Citric acid is a natural preservative added to foods as a flavor enhancer and to prevent oxidation that is widely used in the food industry. The pH of juice from A. vera gel is generally adjusted to 3.0–3.5 with citric acid before concentration and drying. However, some samples contained extremely high levels of citric acid [19]. Acemannan can be converted into acetic acid (2.08, 11.00 ppm), lactic acid (1.34; 2.00; 4.27; 11.00 ppm), and succinic acid (2.5; 11.00 ppm) by microbial contamination and subsequent degradation. Detection of these organic acids on ¹H-NMR spectra suggests the occurrence of degradation [24] and should be absent in quality A. vera products.
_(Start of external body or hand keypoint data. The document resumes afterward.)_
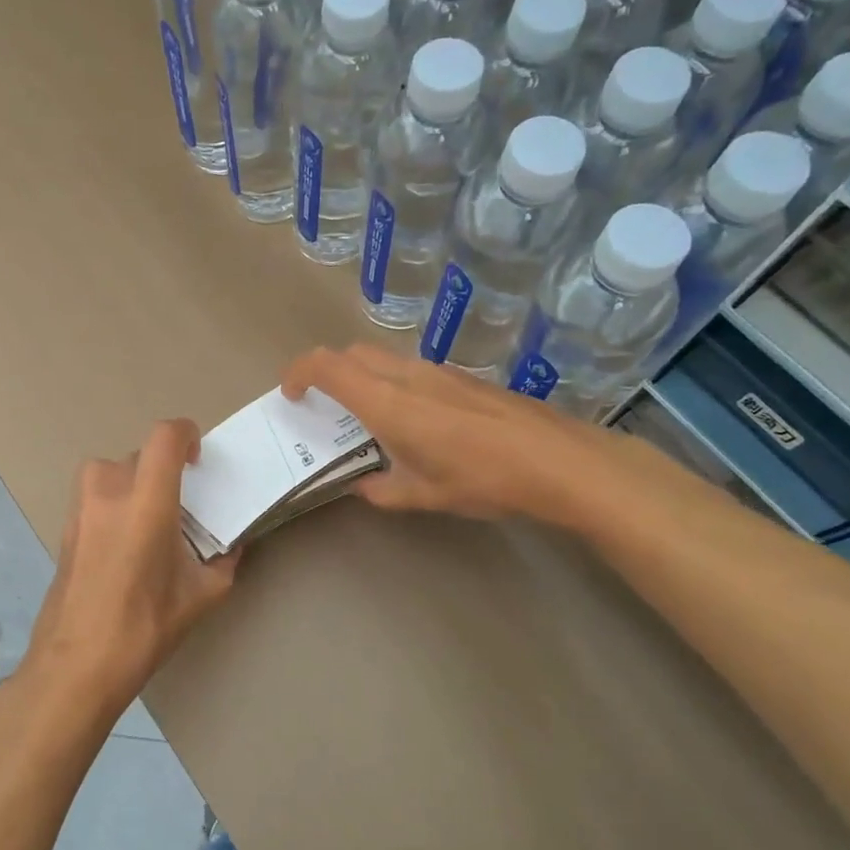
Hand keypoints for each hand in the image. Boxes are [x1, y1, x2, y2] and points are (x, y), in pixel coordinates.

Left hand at [21, 419, 239, 720]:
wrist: (76, 665)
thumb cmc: (144, 628)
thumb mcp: (200, 597)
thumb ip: (223, 563)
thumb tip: (231, 548)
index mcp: (146, 502)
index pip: (164, 437)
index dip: (185, 434)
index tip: (197, 457)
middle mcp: (108, 494)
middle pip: (137, 455)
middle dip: (162, 468)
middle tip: (180, 502)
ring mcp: (80, 511)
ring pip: (108, 471)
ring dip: (132, 481)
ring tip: (148, 517)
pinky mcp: (64, 531)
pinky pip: (92, 497)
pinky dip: (112, 503)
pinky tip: (124, 544)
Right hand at [281, 344, 628, 528]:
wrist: (559, 461)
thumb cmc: (483, 479)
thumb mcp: (423, 495)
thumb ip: (382, 490)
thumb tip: (361, 486)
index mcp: (388, 402)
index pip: (328, 366)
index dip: (299, 372)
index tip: (290, 394)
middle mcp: (408, 376)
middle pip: (352, 354)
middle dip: (327, 372)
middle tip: (323, 408)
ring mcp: (439, 372)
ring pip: (383, 359)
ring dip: (362, 378)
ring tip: (369, 421)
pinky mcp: (462, 377)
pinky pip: (411, 369)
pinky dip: (392, 384)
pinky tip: (415, 422)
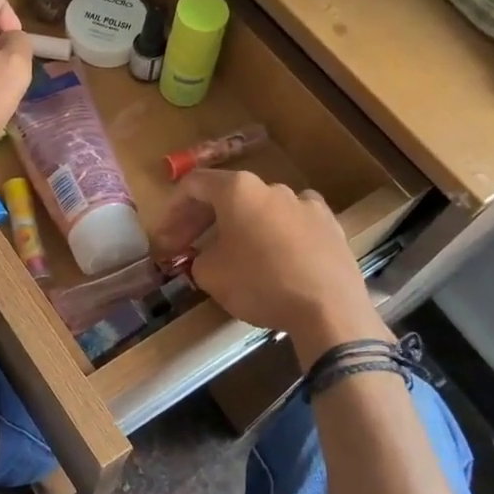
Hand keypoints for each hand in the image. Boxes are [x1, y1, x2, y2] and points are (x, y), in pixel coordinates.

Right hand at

The results found by Minjares-Fuentes et al. [27, 28] showed that acemannan polymer was severely affected by the different drying methods employed, with acemannan deacetylation detected by ¹H-NMR and FT-IR techniques, having a potentially serious impact on the biological activities attributed to the plant. Acetylated polysaccharides have been identified as an authentic marker of A. vera gel, and good quality derivatives should contain high levels of these polysaccharides [39].